Our collection contains many household items and tools. These objects give historians a look into the daily lives of people in the past. While history is often taught as a series of defining events, daily routines can show us more about society at any given time. Household items are also often the only glimpse into the lives of people traditionally not given a voice in the historic record. Women, children, and domestic servants spent much of their time in the home, but did not leave as many written records as men did. Household objects can therefore be used to give us an understanding into their experiences.
Housework, including kitchen work, was traditionally called the “Woman’s sphere.” Although it has historically been undervalued, housework was and is work, and often very physically demanding, especially before modern conveniences. In the very early days of Auburn’s settlement, there were few social distinctions among women. Women of all classes worked hard in the home; making their own candles, carding and spinning wool, and working in the kitchen. Food was largely grown and prepared at home. Clothes washing was done by hand. Sweeping and rug beating were common activities before the vacuum cleaner. Think about having to haul water out of a well and carry it to the house every time you needed it. Try out the yoke and imagine using it to carry buckets of water.

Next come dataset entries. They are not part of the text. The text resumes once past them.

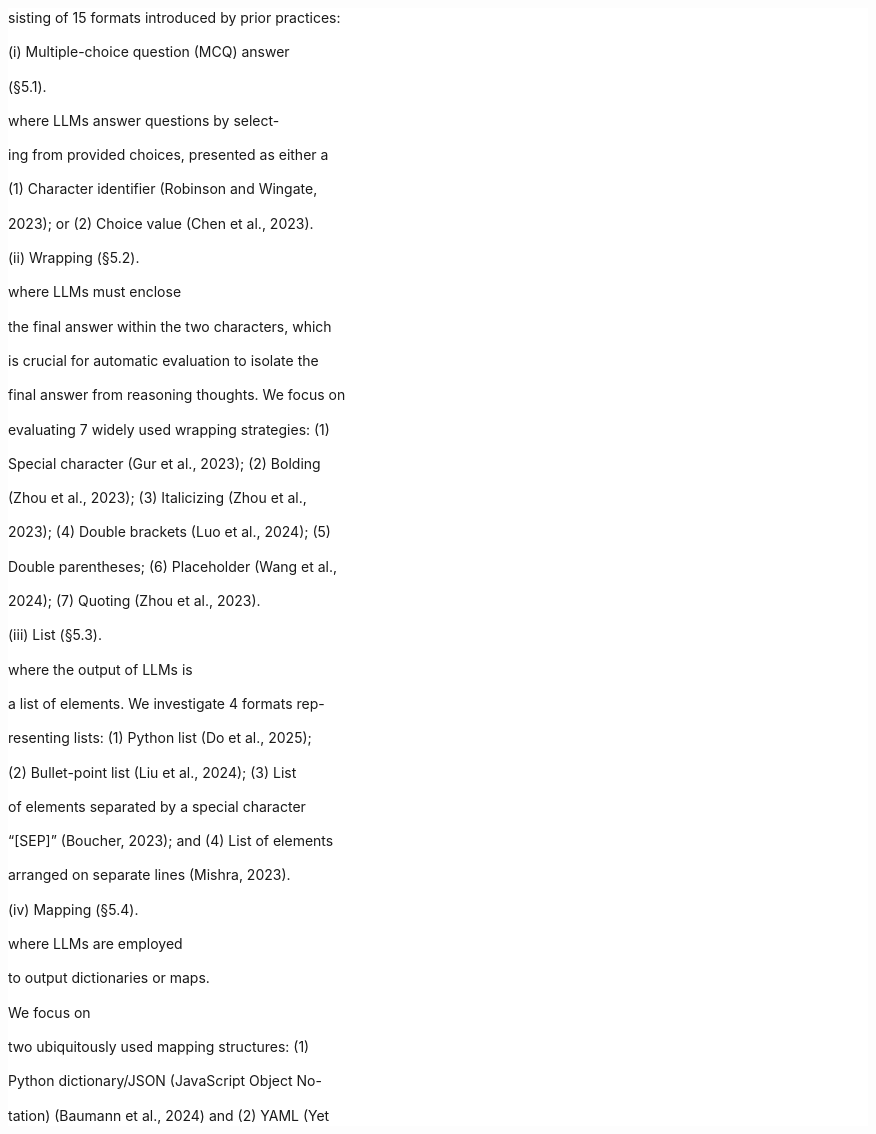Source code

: sisting of 15 formats introduced by prior practices:

(i) Multiple-choice question (MCQ) answer

(§5.1).

where LLMs answer questions by select-

ing from provided choices, presented as either a

(1) Character identifier (Robinson and Wingate,

2023); or (2) Choice value (Chen et al., 2023).

(ii) Wrapping (§5.2).

where LLMs must enclose

the final answer within the two characters, which

is crucial for automatic evaluation to isolate the

final answer from reasoning thoughts. We focus on

evaluating 7 widely used wrapping strategies: (1)

Special character (Gur et al., 2023); (2) Bolding

(Zhou et al., 2023); (3) Italicizing (Zhou et al.,

2023); (4) Double brackets (Luo et al., 2024); (5)

Double parentheses; (6) Placeholder (Wang et al.,

2024); (7) Quoting (Zhou et al., 2023).

(iii) List (§5.3).

where the output of LLMs is

a list of elements. We investigate 4 formats rep-

resenting lists: (1) Python list (Do et al., 2025);

(2) Bullet-point list (Liu et al., 2024); (3) List

of elements separated by a special character

“[SEP]” (Boucher, 2023); and (4) List of elements

arranged on separate lines (Mishra, 2023).

(iv) Mapping (§5.4).

where LLMs are employed

to output dictionaries or maps.

We focus on

two ubiquitously used mapping structures: (1)

Python dictionary/JSON (JavaScript Object No-

tation) (Baumann et al., 2024) and (2) YAML (Yet
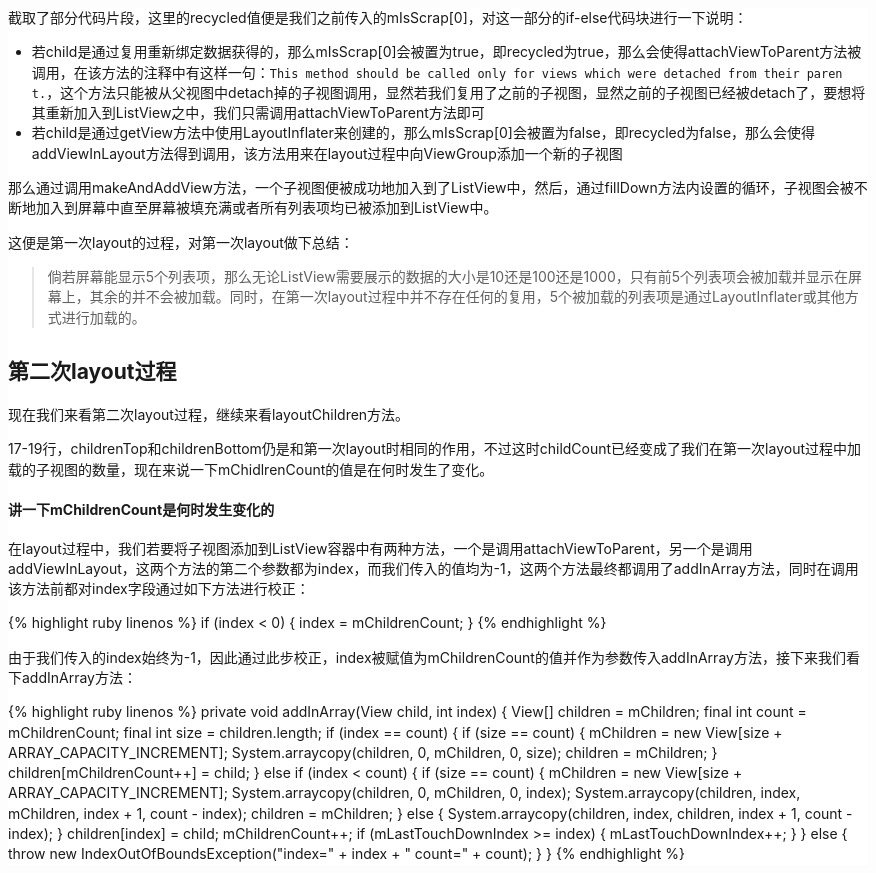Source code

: 截取了部分代码片段，这里的recycled值便是我们之前传入的mIsScrap[0]，对这一部分的if-else代码块进行一下说明：

* 若child是通过复用重新绑定数据获得的，那么mIsScrap[0]会被置为true，即recycled为true，那么会使得attachViewToParent方法被调用，在该方法的注释中有这样一句：`This method should be called only for views which were detached from their parent.`，这个方法只能被从父视图中detach掉的子视图调用，显然若我们复用了之前的子视图，显然之前的子视图已经被detach了，要想将其重新加入到ListView之中，我们只需调用attachViewToParent方法即可
* 若child是通过getView方法中使用LayoutInflater来创建的，那么mIsScrap[0]会被置为false，即recycled为false，那么会使得addViewInLayout方法得到调用，该方法用来在layout过程中向ViewGroup添加一个新的子视图

那么通过调用makeAndAddView方法，一个子视图便被成功地加入到了ListView中，然后，通过fillDown方法内设置的循环，子视图会被不断地加入到屏幕中直至屏幕被填充满或者所有列表项均已被添加到ListView中。

这便是第一次layout的过程，对第一次layout做下总结：

> 倘若屏幕能显示5个列表项，那么无论ListView需要展示的数据的大小是10还是100还是1000，只有前5个列表项会被加载并显示在屏幕上，其余的并不会被加载。同时，在第一次layout过程中并不存在任何的复用，5个被加载的列表项是通过LayoutInflater或其他方式进行加载的。

## __第二次layout过程__

现在我们来看第二次layout过程，继续来看layoutChildren方法。

17-19行，childrenTop和childrenBottom仍是和第一次layout时相同的作用，不过这时childCount已经变成了我们在第一次layout过程中加载的子视图的数量，现在来说一下mChidlrenCount的值是在何时发生了变化。

#### __讲一下mChildrenCount是何时发生变化的__

在layout过程中，我们若要将子视图添加到ListView容器中有两种方法，一个是调用attachViewToParent，另一个是调用addViewInLayout，这两个方法的第二个参数都为index，而我们传入的值均为-1，这两个方法最终都调用了addInArray方法，同时在调用该方法前都对index字段通过如下方法进行校正：

{% highlight ruby linenos %}
if (index < 0) {
    index = mChildrenCount;
}
{% endhighlight %}

由于我们传入的index始终为-1，因此通过此步校正，index被赋值为mChildrenCount的值并作为参数传入addInArray方法，接下来我们看下addInArray方法：

{% highlight ruby linenos %}
private void addInArray(View child, int index) {
    View[] children = mChildren;
    final int count = mChildrenCount;
    final int size = children.length;
    if (index == count) {
        if (size == count) {
            mChildren = new View[size + ARRAY_CAPACITY_INCREMENT];
            System.arraycopy(children, 0, mChildren, 0, size);
            children = mChildren;
        }
        children[mChildrenCount++] = child;
    } else if (index < count) {
        if (size == count) {
            mChildren = new View[size + ARRAY_CAPACITY_INCREMENT];
            System.arraycopy(children, 0, mChildren, 0, index);
            System.arraycopy(children, index, mChildren, index + 1, count - index);
            children = mChildren;
        } else {
            System.arraycopy(children, index, children, index + 1, count - index);
        }
        children[index] = child;
        mChildrenCount++;
        if (mLastTouchDownIndex >= index) {
            mLastTouchDownIndex++;
        }
    } else {
        throw new IndexOutOfBoundsException("index=" + index + " count=" + count);
    }
}
{% endhighlight %}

Historically the kitchen was a purely utilitarian room. It was placed far from the public rooms of the house and used solely to produce meals. Today however, the kitchen is seen as the heart of the home, and is used as a place to gather and socialize. Food preparation is celebrated and food is the easiest way for most people to identify with their cultural heritage.
Think about your family traditions. How many of these involve food? Does your family have a specific recipe for special occasions? When you smell a certain food, does it bring back memories?